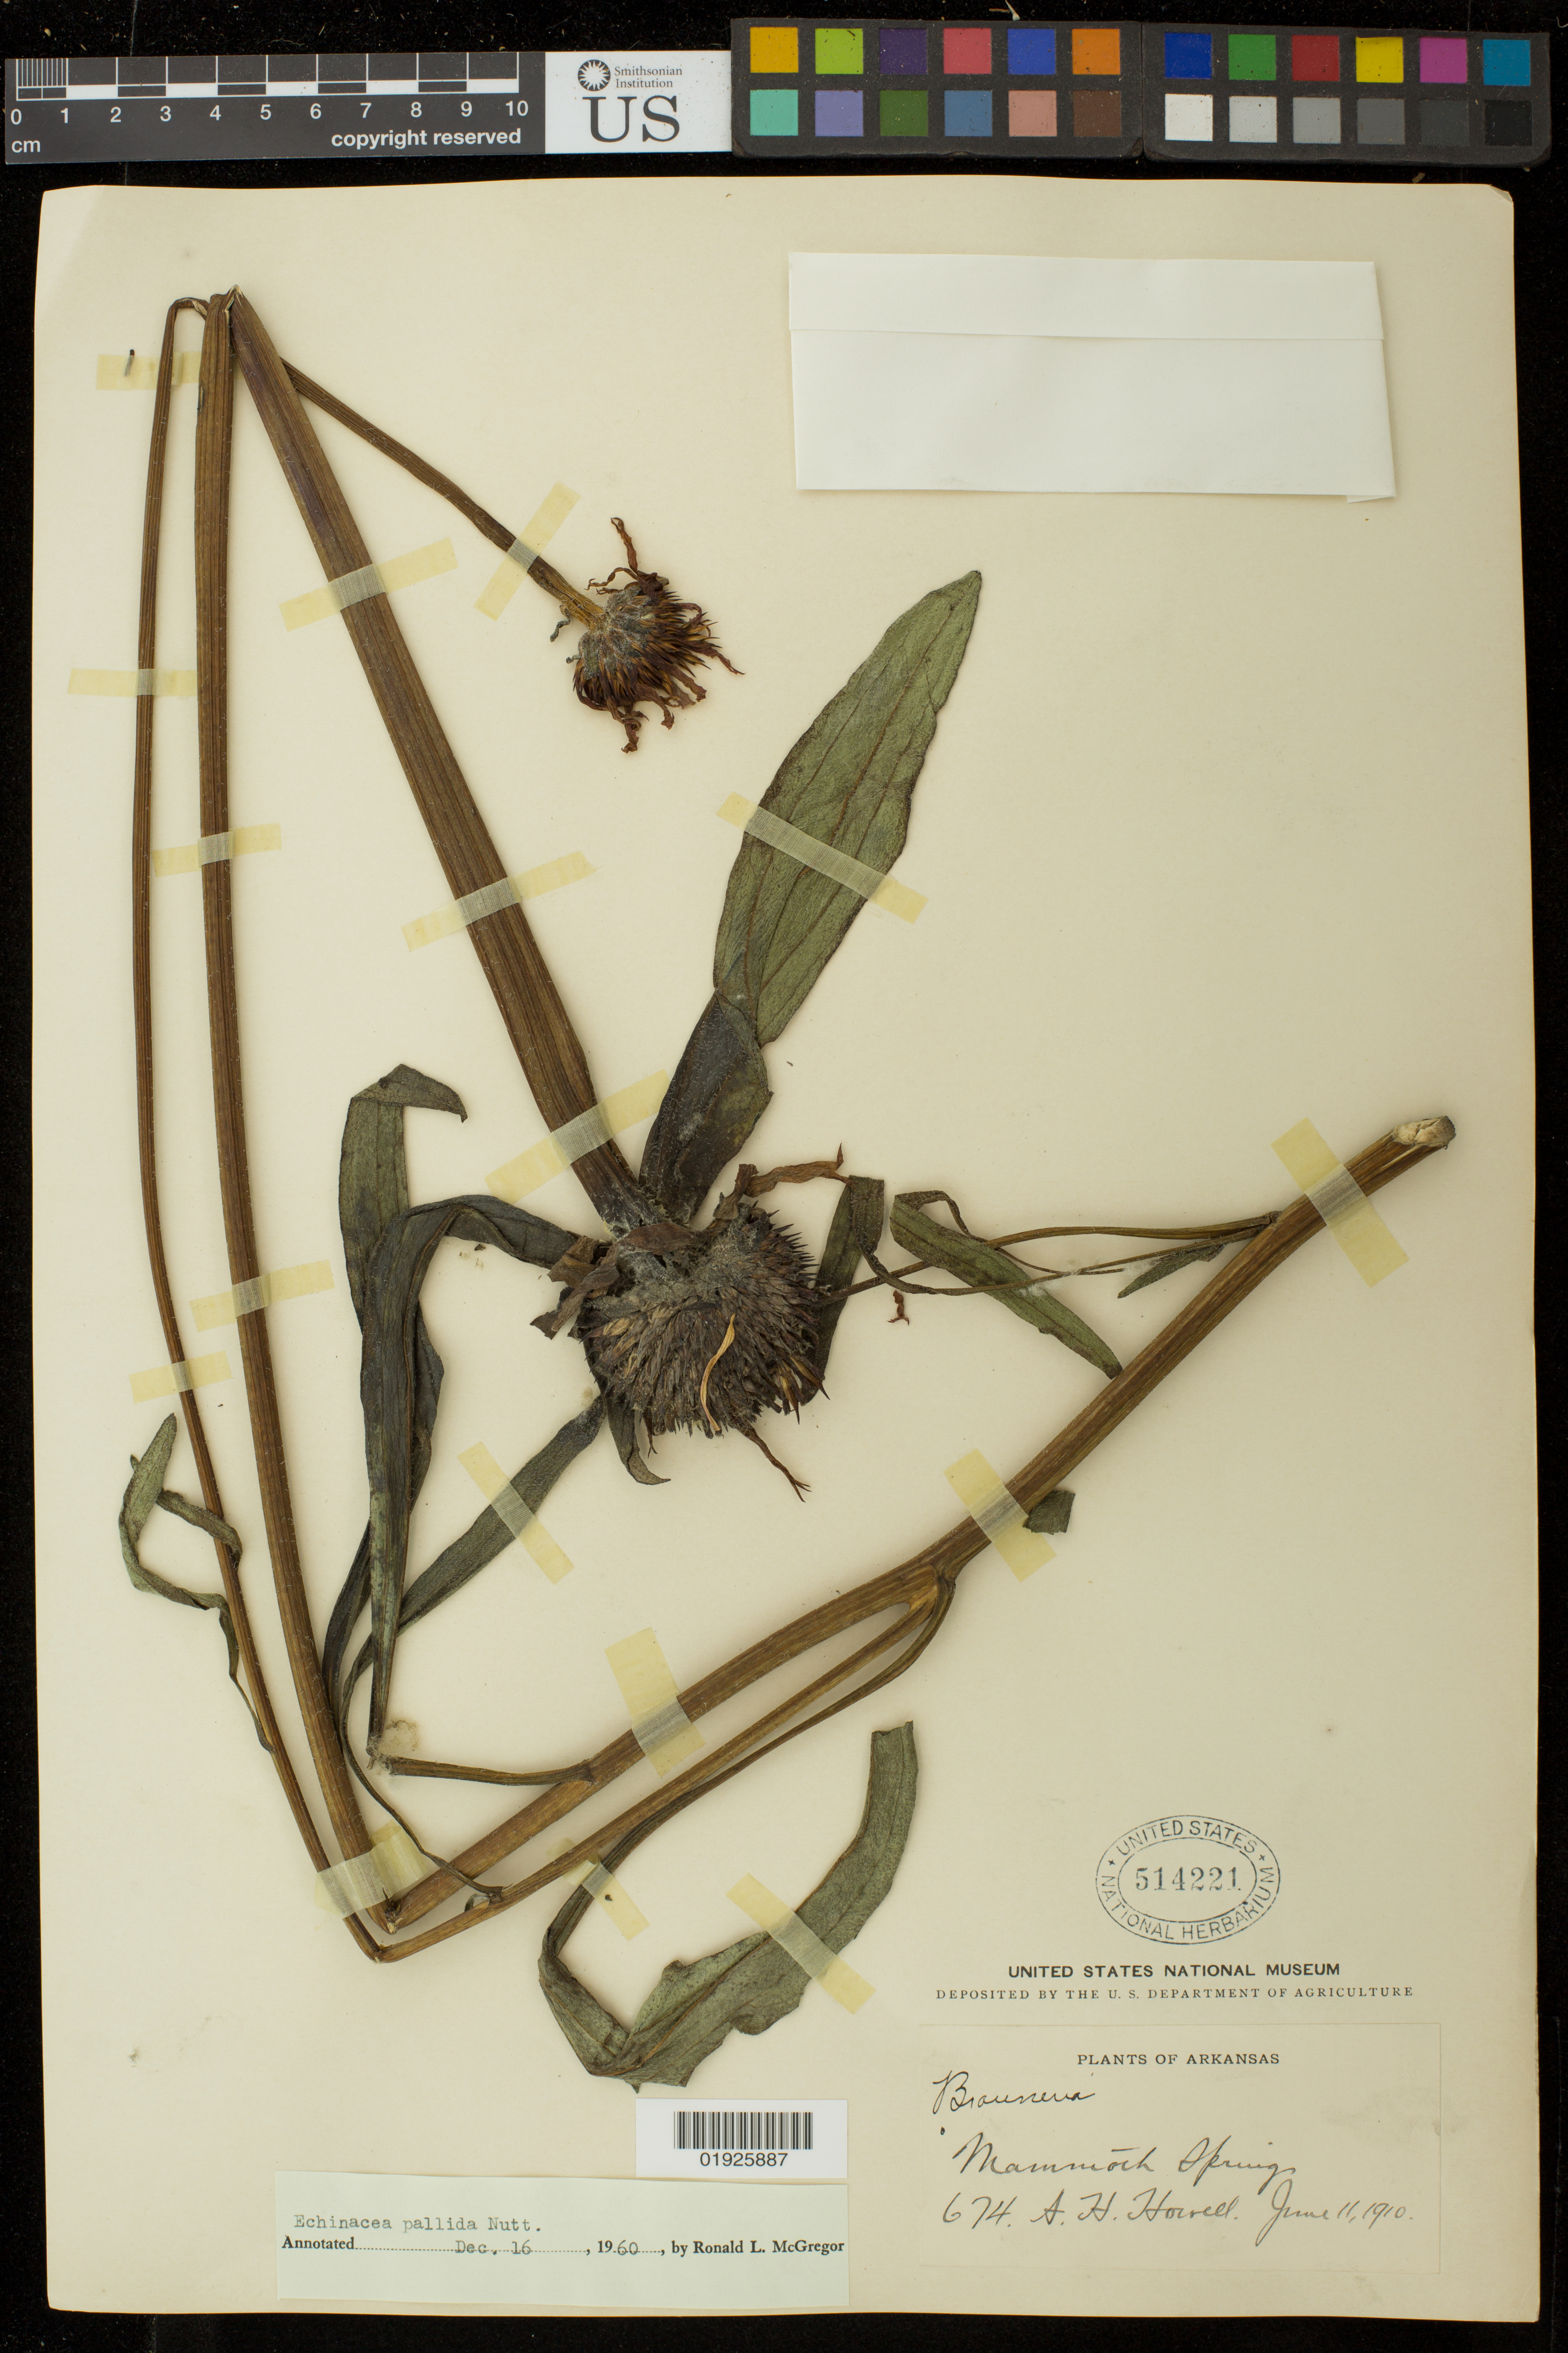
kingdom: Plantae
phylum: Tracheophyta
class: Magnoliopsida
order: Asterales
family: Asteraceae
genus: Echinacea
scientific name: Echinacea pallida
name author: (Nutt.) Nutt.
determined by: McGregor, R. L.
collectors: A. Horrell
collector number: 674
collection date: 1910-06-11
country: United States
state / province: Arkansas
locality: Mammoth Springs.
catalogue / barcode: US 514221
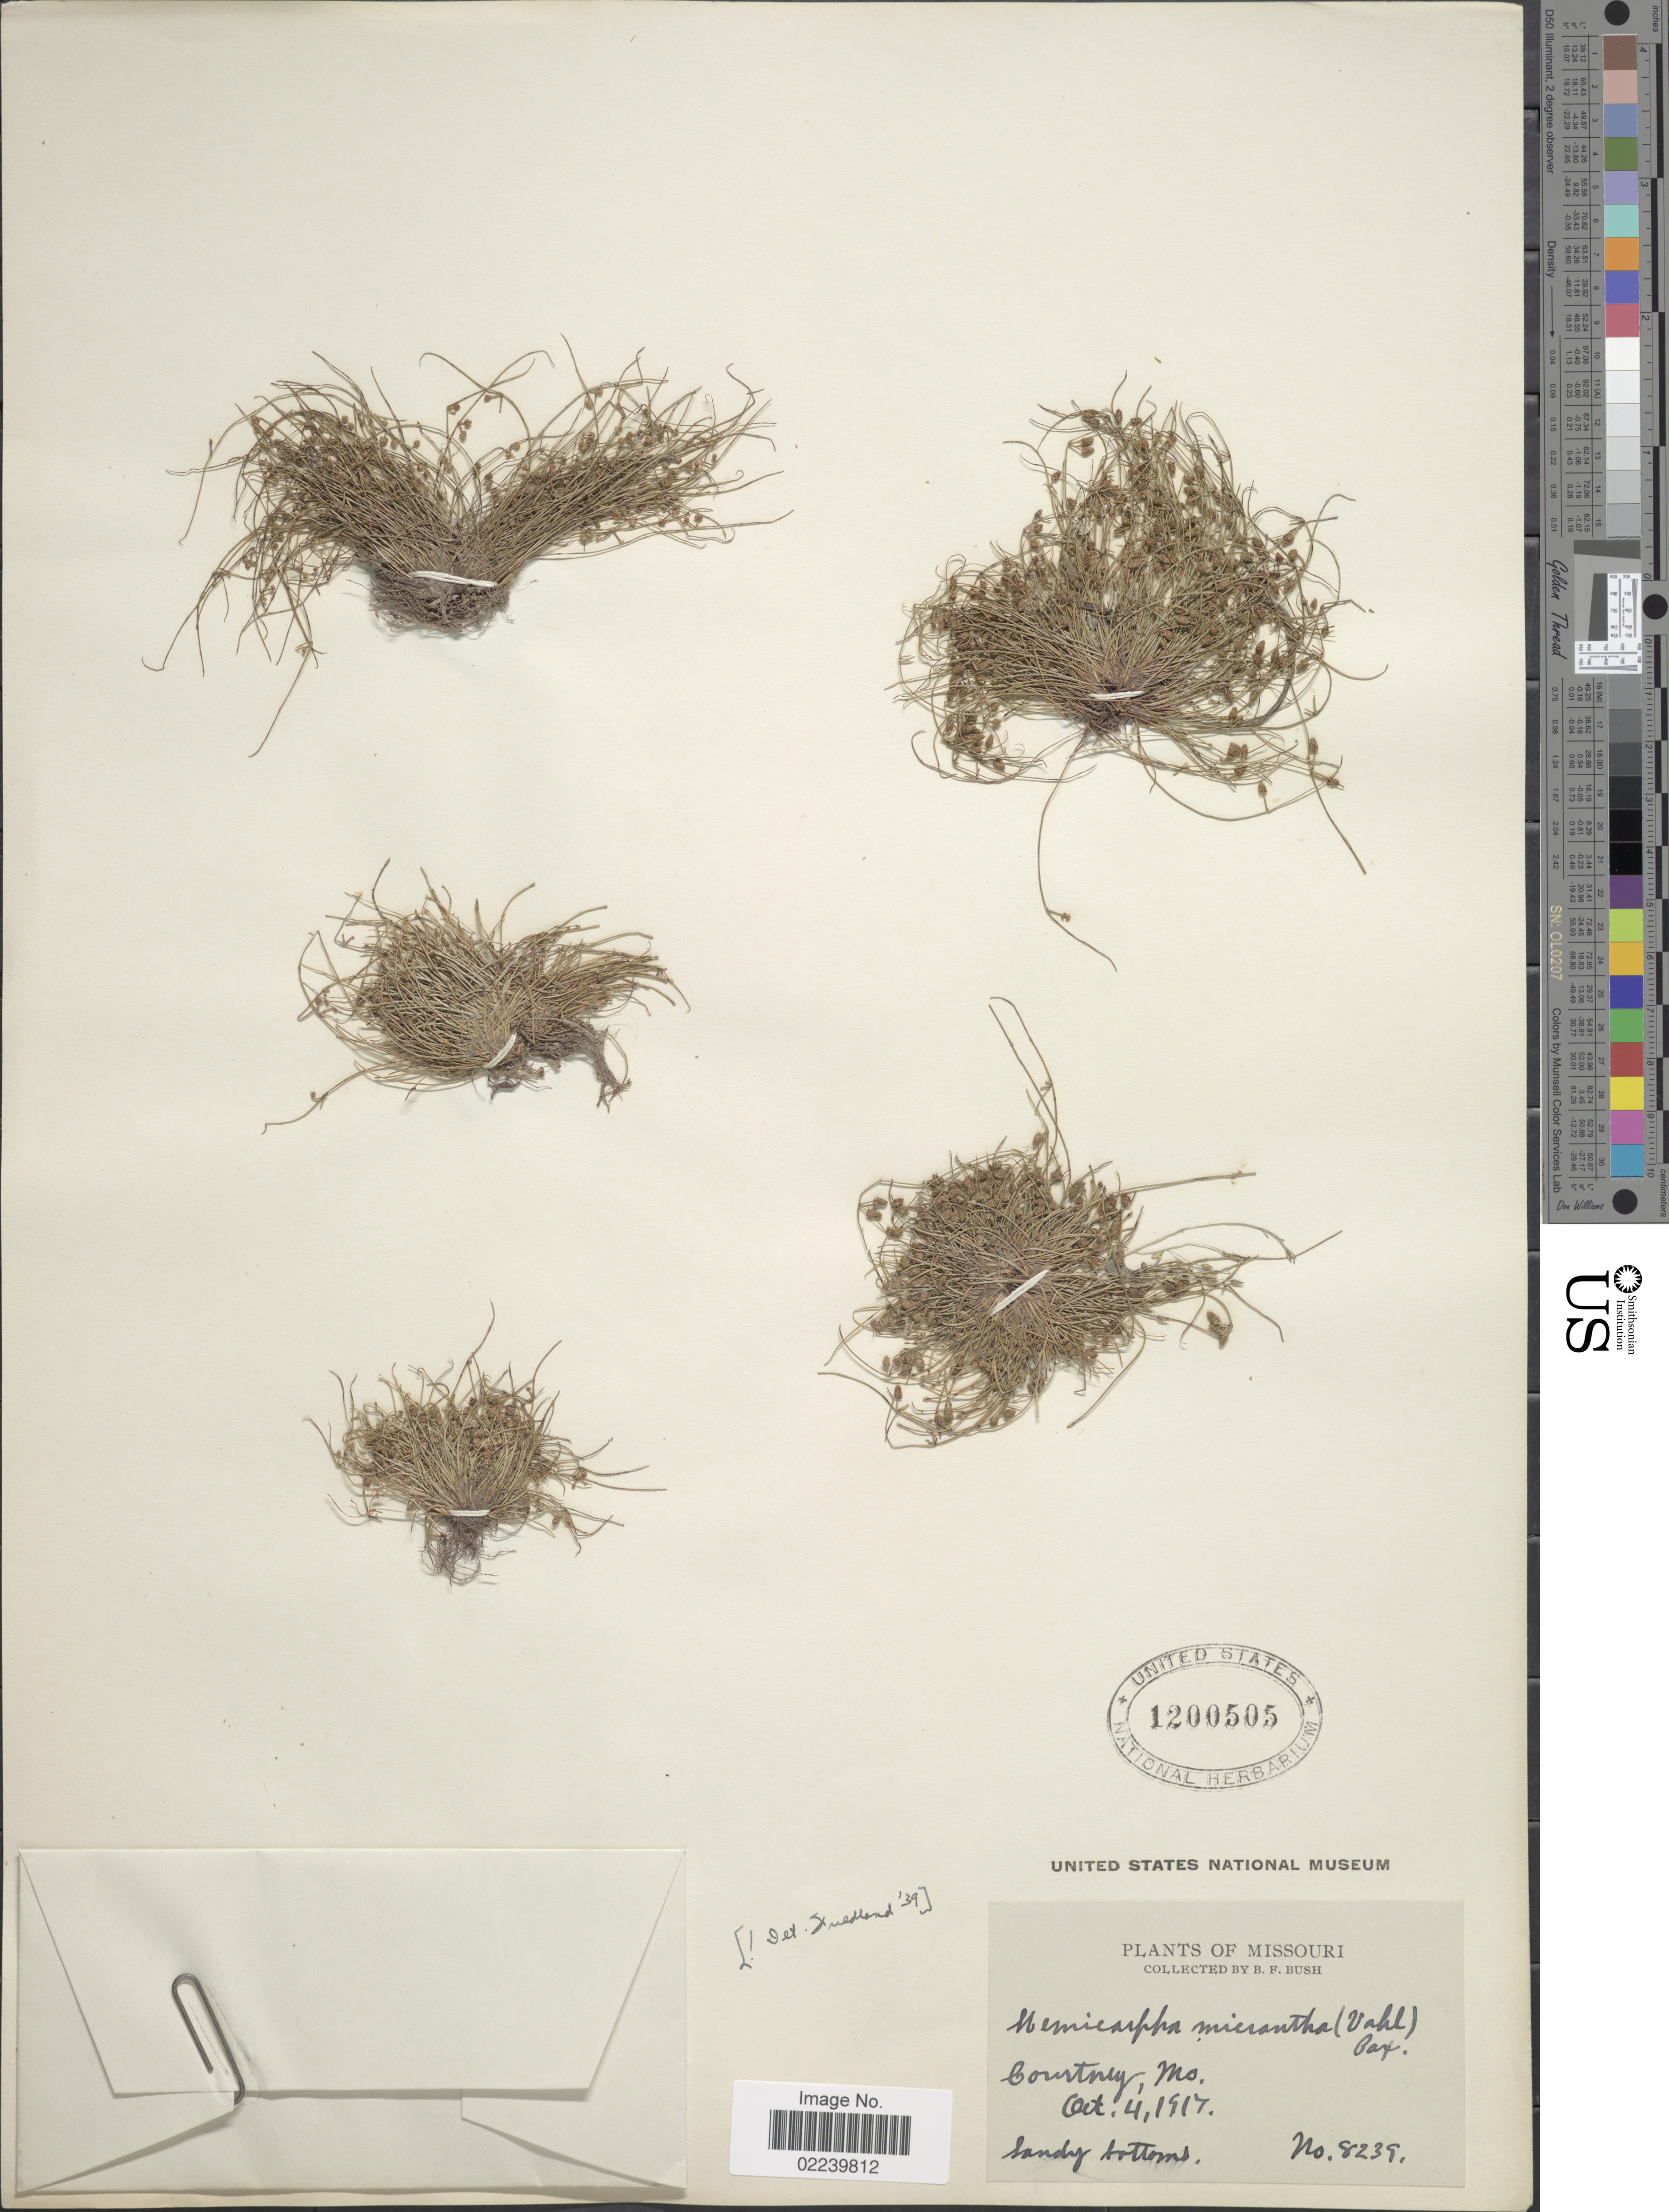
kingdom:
★ ★ ★ ★
- [WHAT THE EXERCISE ASKS]: Rewrite every line of the entries, swapping "locality" for "place" and keeping everything else the same. Leave out the pictures.

- [EXERCISE RESPONSE]:
kingdom: Plantae
phylum: Tracheophyta
class: Magnoliopsida
order: Asterales
family: Asteraceae
genus: Echinacea
scientific name: Echinacea pallida
name author: (Nutt.) Nutt.
determined by: McGregor, R. L.
collectors: A. Horrell
collector number: 674
collection date: 1910-06-11
country: United States
state / province: Arkansas
place: Mammoth Springs.
catalogue / barcode: US 514221
kingdom:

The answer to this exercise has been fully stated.